The dog's snout was still sticking to her forehead, licking her eyes, which she was unable to close. The hypnotic red came off the blue iris that remained in the background, spinning slowly, then farther and farther away, becoming as dark as it had been before. Maybe darker...
She felt a tear forming at the corner of her left eye. Gemini licked it away and lay down on her, slightly wagging his tail. It put its front paws over her shoulders and its head over her chest. Emily tenderly fondled his neck, feeling its warm breath on her cheek. She closed her eyes, waited for a few moments and then opened them. The first thing she saw was the soft, fluffy, beige-brown fur. Unable to believe it, she raised abruptly with the puppy in her arms.

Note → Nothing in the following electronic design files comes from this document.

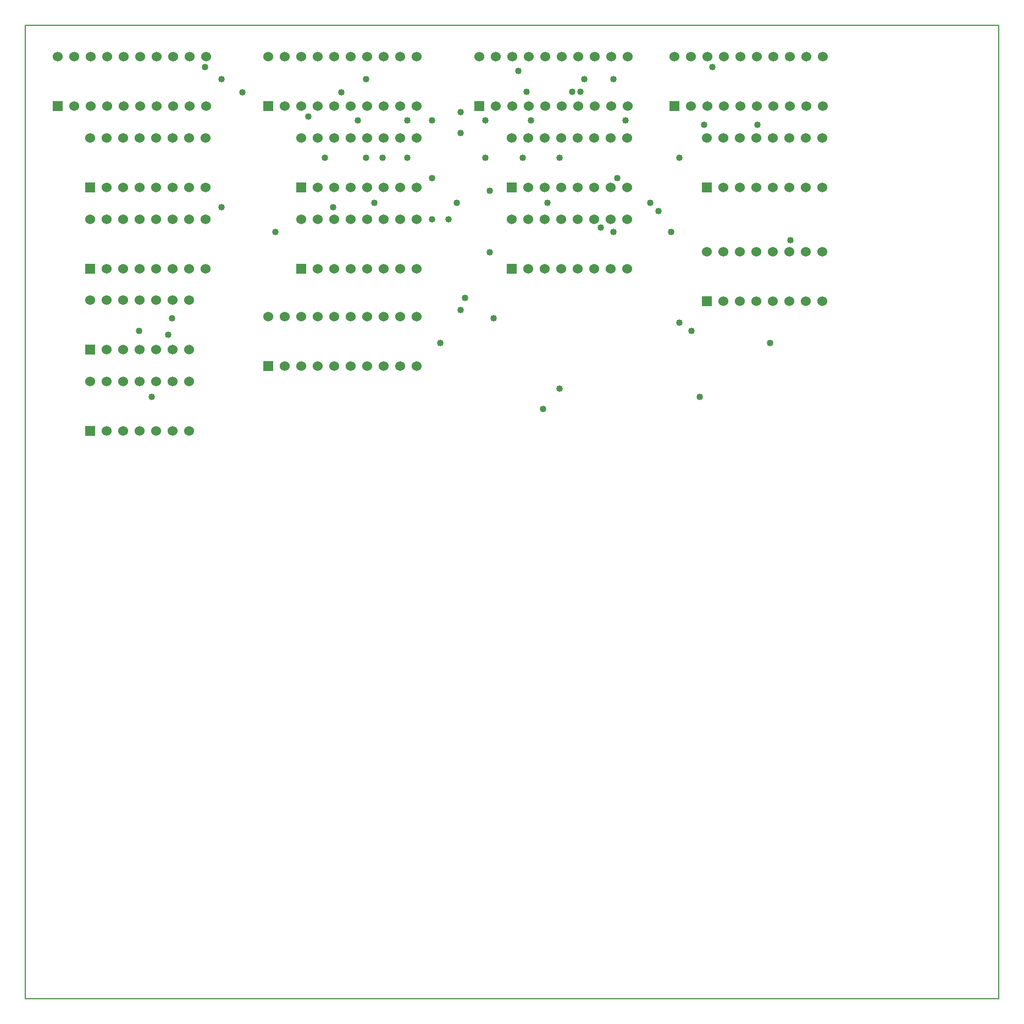
<source format=gbr>
G04 PROTEUS GERBER X2 FILE*
%TF.GenerationSoftware,Labcenter,Proteus,8.6-SP2-Build23525*%
%TF.CreationDate,2019-09-23T20:59:54+00:00*%
%TF.FileFunction,Soldermask,Bot*%
%TF.FilePolarity,Negative*%
%TF.Part,Single*%
%FSLAX45Y45*%
%MOMM*%
G01*
%TA.AperFunction,Material*%
%ADD16C,1.016000*%
%AMPPAD007*
4,1,36,
-0.635000,0.762000,
0.635000,0.762000,
0.660970,0.759470,
0.684980,0.752200,
0.706580,0.740650,
0.725290,0.725290,
0.740650,0.706570,
0.752200,0.684980,
0.759470,0.660970,
0.762000,0.635000,
0.762000,-0.635000,
0.759470,-0.660970,
0.752200,-0.684980,
0.740650,-0.706570,
0.725290,-0.725290,
0.706580,-0.740650,
0.684980,-0.752200,
0.660970,-0.759470,
0.635000,-0.762000,
-0.635000,-0.762000,
-0.660970,-0.759470,
-0.684980,-0.752200,
-0.706580,-0.740650,
-0.725290,-0.725290,
-0.740650,-0.706570,
-0.752200,-0.684980,
-0.759470,-0.660970,
-0.762000,-0.635000,
-0.762000,0.635000,
-0.759470,0.660970,
-0.752200,0.684980,
-0.740650,0.706570,
-0.725290,0.725290,
-0.706580,0.740650,
-0.684980,0.752200,
-0.660970,0.759470,
-0.635000,0.762000,
0*%
%TA.AperFunction,Material*%
%ADD17PPAD007*%
%ADD18C,1.524000*%
%TA.AperFunction,Profile*%
%ADD14C,0.203200*%
%TD.AperFunction*%
D16*
X-1206500Y+8191500D03*
X-2730500Y+6794500D03*
X-11239500Y+6794500D03*
X-2921000Y+9461500D03*
X-2921000Y+6921500D03*
X-1524000Y+6604000D03*
X-10795000Y+6731000D03*
X-2603500Y+5778500D03*
X-11049000Y+5778500D03*
X-2540000Y+9969500D03*
X-1714500Y+9969500D03*
X-10223500Y+10858500D03*
X-6731000Y+8509000D03*
X-3048000Y+8318500D03*
X-3937000Y+8318500D03*
X-6477000Y+8509000D03*
X-3937000Y+10668000D03*
X-3238500Y+8636000D03*
X-7620000Y+8763000D03*
X-3365500Y+8763000D03*
X-7747000Y+10668000D03*
X-9969500Y+10668000D03*
X-9969500Y+8699500D03*
X-8255000Y+8699500D03*
X-4953000Y+8763000D03*
X-6350000Y+8763000D03*
X-2413000Y+10858500D03*
X-4381500Y+10668000D03*
X-6286500Y+9842500D03*
X-5905500Y+10033000D03*
X-5207000Y+10033000D03*
X-5270500Y+10477500D03*
X-4445000Y+10477500D03*
X-4572000Y+10477500D03*
X-9652000Y+10464800D03*
X-8128000Y+10464800D03*
X-8636000Y+10096500D03*
X-5397500Y+10795000D03*
X-6286500Y+7112000D03*
X-6286500Y+10160000D03*
X-6223000Y+7302500D03*
X-7874000Y+10033000D03*
X-7112000Y+10033000D03*
X-7112000Y+9461500D03*
X-7493000Y+9461500D03*
X-8382000Y+9461500D03*
X-7747000Y+9461500D03*
X-4762500Y+5905500D03*
X-5016500Y+5588000D03*
X-4127500Y+8382000D03*
X-3746500Y+10033000D03*
X-3873500Y+9144000D03*
X-6604000Y+6604000D03*
X-6731000Y+9144000D03*
X-6731000Y+10033000D03*
X-4762500Y+9461500D03*
X-5905500Y+9461500D03*
X-5778500Y+6985000D03*
X-10731500Y+6985000D03*
X-5334000Y+9461500D03*
X-5842000Y+8001000D03*
X-5842000Y+8953500D03*
X-9144000Y+8318500D03*
D17*
X-12000000Y+9000000D03*
D18*
X-11746000Y+9000000D03*
X-11492000Y+9000000D03*
X-11238000Y+9000000D03*
X-10984000Y+9000000D03*
X-10730000Y+9000000D03*
X-10476000Y+9000000D03*
X-10222000Y+9000000D03*
X-10222000Y+9762000D03*
X-10476000Y+9762000D03*
X-10730000Y+9762000D03*
X-10984000Y+9762000D03*
X-11238000Y+9762000D03*
X-11492000Y+9762000D03*
X-11746000Y+9762000D03*
X-12000000Y+9762000D03*
D17*
X-12000000Y+7750000D03*
D18*
X-11746000Y+7750000D03*
X-11492000Y+7750000D03*
X-11238000Y+7750000D03*
X-10984000Y+7750000D03*
X-10730000Y+7750000D03*
X-10476000Y+7750000D03*
X-10222000Y+7750000D03*
X-10222000Y+8512000D03*
X-10476000Y+8512000D03*
X-10730000Y+8512000D03*
X-10984000Y+8512000D03*
X-11238000Y+8512000D03*
X-11492000Y+8512000D03*
X-11746000Y+8512000D03*
X-12000000Y+8512000D03*
D17*
X-8750000Y+9000000D03*
D18*
X-8496000Y+9000000D03*
X-8242000Y+9000000D03*
X-7988000Y+9000000D03*
X-7734000Y+9000000D03*
X-7480000Y+9000000D03*
X-7226000Y+9000000D03*
X-6972000Y+9000000D03*
X-6972000Y+9762000D03*
X-7226000Y+9762000D03*
X-7480000Y+9762000D03*
X-7734000Y+9762000D03*
X-7988000Y+9762000D03*
X-8242000Y+9762000D03*
X-8496000Y+9762000D03*
X-8750000Y+9762000D03*
D17*
X-8750000Y+7750000D03*
D18*
X-8496000Y+7750000D03*
X-8242000Y+7750000D03*
X-7988000Y+7750000D03*
X-7734000Y+7750000D03*
X-7480000Y+7750000D03*
X-7226000Y+7750000D03*
X-6972000Y+7750000D03*
X-6972000Y+8512000D03*
X-7226000Y+8512000D03*
X-7480000Y+8512000D03*
X-7734000Y+8512000D03*
X-7988000Y+8512000D03*
X-8242000Y+8512000D03*
X-8496000Y+8512000D03*
X-8750000Y+8512000D03*
D17*
X-9250000Y+10250000D03*
D18*
X-8996000Y+10250000D03*
X-8742000Y+10250000D03*
X-8488000Y+10250000D03*
X-8234000Y+10250000D03*
X-7980000Y+10250000D03*
X-7726000Y+10250000D03*
X-7472000Y+10250000D03*
X-7218000Y+10250000D03*
X-6964000Y+10250000D03*
X-6964000Y+11012000D03*
X-7218000Y+11012000D03*
X-7472000Y+11012000D03*
X-7726000Y+11012000D03*
X-7980000Y+11012000D03*
X-8234000Y+11012000D03*
X-8488000Y+11012000D03*
X-8742000Y+11012000D03*
X-8996000Y+11012000D03*
X-9250000Y+11012000D03*
D17*
X-5500000Y+9000000D03*
D18*
X-5246000Y+9000000D03*
X-4992000Y+9000000D03*
X-4738000Y+9000000D03*
X-4484000Y+9000000D03*
X-4230000Y+9000000D03*
X-3976000Y+9000000D03*
X-3722000Y+9000000D03*
X-3722000Y+9762000D03*
X-3976000Y+9762000D03*
X-4230000Y+9762000D03*
X-4484000Y+9762000D03*
X-4738000Y+9762000D03*
X-4992000Y+9762000D03*
X-5246000Y+9762000D03*
X-5500000Y+9762000D03*
D17*
X-5500000Y+7750000D03*
D18*
X-5246000Y+7750000D03*
X-4992000Y+7750000D03*
X-4738000Y+7750000D03*
X-4484000Y+7750000D03*
X-4230000Y+7750000D03*
X-3976000Y+7750000D03*
X-3722000Y+7750000D03*
X-3722000Y+8512000D03*
X-3976000Y+8512000D03*
X-4230000Y+8512000D03*
X-4484000Y+8512000D03*
X-4738000Y+8512000D03*
X-4992000Y+8512000D03*
X-5246000Y+8512000D03*
X-5500000Y+8512000D03*
D17*
X-6000000Y+10250000D03*
D18*
X-5746000Y+10250000D03*
X-5492000Y+10250000D03*
X-5238000Y+10250000D03*
X-4984000Y+10250000D03*
X-4730000Y+10250000D03*
X-4476000Y+10250000D03*
X-4222000Y+10250000D03*
X-3968000Y+10250000D03*
X-3714000Y+10250000D03*
X-3714000Y+11012000D03*
X-3968000Y+11012000D03*
X-4222000Y+11012000D03*
X-4476000Y+11012000D03*
X-4730000Y+11012000D03*
X-4984000Y+11012000D03*
X-5238000Y+11012000D03*
X-5492000Y+11012000D03*
X-5746000Y+11012000D03*
X-6000000Y+11012000D03*
D17*
X-12000000Y+6500000D03*
D18*
X-11746000Y+6500000D03*
X-11492000Y+6500000D03*
X-11238000Y+6500000D03*
X-10984000Y+6500000D03*
X-10730000Y+6500000D03*
X-10476000Y+6500000D03*
X-10476000Y+7262000D03*
X-10730000Y+7262000D03*
X-10984000Y+7262000D03*
X-11238000Y+7262000D03*
X-11492000Y+7262000D03*
X-11746000Y+7262000D03*
X-12000000Y+7262000D03*
D17*
X-12000000Y+5250000D03*
D18*
X-11746000Y+5250000D03*
X-11492000Y+5250000D03*
X-11238000Y+5250000D03*
X-10984000Y+5250000D03*
X-10730000Y+5250000D03*
X-10476000Y+5250000D03*
X-10476000Y+6012000D03*
X-10730000Y+6012000D03*
X-10984000Y+6012000D03*
X-11238000Y+6012000D03*
X-11492000Y+6012000D03*
X-11746000Y+6012000D03*
X-12000000Y+6012000D03*
D17*
X-9250000Y+6250000D03*
D18*
X-8996000Y+6250000D03*
X-8742000Y+6250000D03*
X-8488000Y+6250000D03*
X-8234000Y+6250000D03*
X-7980000Y+6250000D03*
X-7726000Y+6250000D03*
X-7472000Y+6250000D03*
X-7218000Y+6250000D03*
X-6964000Y+6250000D03*
X-6964000Y+7012000D03*
X-7218000Y+7012000D03*
X-7472000Y+7012000D03*
X-7726000Y+7012000D03*
X-7980000Y+7012000D03*
X-8234000Y+7012000D03*
X-8488000Y+7012000D03*
X-8742000Y+7012000D03*
X-8996000Y+7012000D03*
X-9250000Y+7012000D03*
D17*
X-2500000Y+9000000D03*
D18*
X-2246000Y+9000000D03*
X-1992000Y+9000000D03*
X-1738000Y+9000000D03*
X-1484000Y+9000000D03*
X-1230000Y+9000000D03*
X-976000Y+9000000D03*
X-722000Y+9000000D03*
X-722000Y+9762000D03*
X-976000Y+9762000D03*
X-1230000Y+9762000D03*
X-1484000Y+9762000D03*
X-1738000Y+9762000D03*
X-1992000Y+9762000D03*
X-2246000Y+9762000D03*
X-2500000Y+9762000D03*
D17*
X-2500000Y+7250000D03*
D18*
X-2246000Y+7250000D03*
X-1992000Y+7250000D03*
X-1738000Y+7250000D03*
X-1484000Y+7250000D03*
X-1230000Y+7250000D03*
X-976000Y+7250000D03*
X-722000Y+7250000D03*
X-722000Y+8012000D03*
X-976000Y+8012000D03*
X-1230000Y+8012000D03*
X-1484000Y+8012000D03*
X-1738000Y+8012000D03*
X-1992000Y+8012000D03*
X-2246000Y+8012000D03*
X-2500000Y+8012000D03*
D17*
X-3000000Y+10250000D03*
D18*
X-2746000Y+10250000D03*
X-2492000Y+10250000D03*
X-2238000Y+10250000D03*
X-1984000Y+10250000D03*
X-1730000Y+10250000D03*
X-1476000Y+10250000D03*
X-1222000Y+10250000D03*
X-968000Y+10250000D03*
X-714000Y+10250000D03*
X-714000Y+11012000D03*
X-968000Y+11012000D03*
X-1222000Y+11012000D03*
X-1476000Y+11012000D03*
X-1730000Y+11012000D03*
X-1984000Y+11012000D03*
X-2238000Y+11012000D03*
X-2492000Y+11012000D03*
X-2746000Y+11012000D03*
X-3000000Y+11012000D03*
D17*
X-12500000Y+10250000D03*
D18*
X-12246000Y+10250000D03*
X-11992000Y+10250000D03*
X-11738000Y+10250000D03*
X-11484000Y+10250000D03*
X-11230000Y+10250000D03*
X-10976000Y+10250000D03*
X-10722000Y+10250000D03*
X-10468000Y+10250000D03*
X-10214000Y+10250000D03*
X-10214000Y+11012000D03*
X-10468000Y+11012000D03*
X-10722000Y+11012000D03*
X-10976000Y+11012000D03*
X-11230000Y+11012000D03*
X-11484000Y+11012000D03*
X-11738000Y+11012000D03*
X-11992000Y+11012000D03*
X-12246000Y+11012000D03*
X-12500000Y+11012000D03*
D14*
X-13000000Y-3500000D02*
X+2000000Y-3500000D01*
X+2000000Y+11500000D01*
X-13000000Y+11500000D01*
X-13000000Y-3500000D01*
M02*

</source>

She looked around, astonished. The library did not look at all the way she imagined it to be. It was much more beautiful and brighter than any dream or imagination she had just by touching the books and shelves. A faint ray of light shone through the opening of the curtains, bathing everything in a magical aura like star dust. Gemini stood up as well. Emily held the twenty thousand dollars in one hand and the black leather notebook in the other. She carefully put the money close to the edge of the table. She opened the notebook with white sheets – just pages of white paper. She began to read aloud, with the dog listening intently, its ears twitching at every word. The invisible writing was there only for her eyes only and for the stranger to listen.
”In the year of grace 1682, in the forest near the village of Ipswich, my sisters gathered at midnight to dance and sing for the glory of the goddess ...”
Emily burst into tears and choked. She coughed a few times then resumed reading.
Somewhere behind the bookshelves, the mysterious woman was crying too.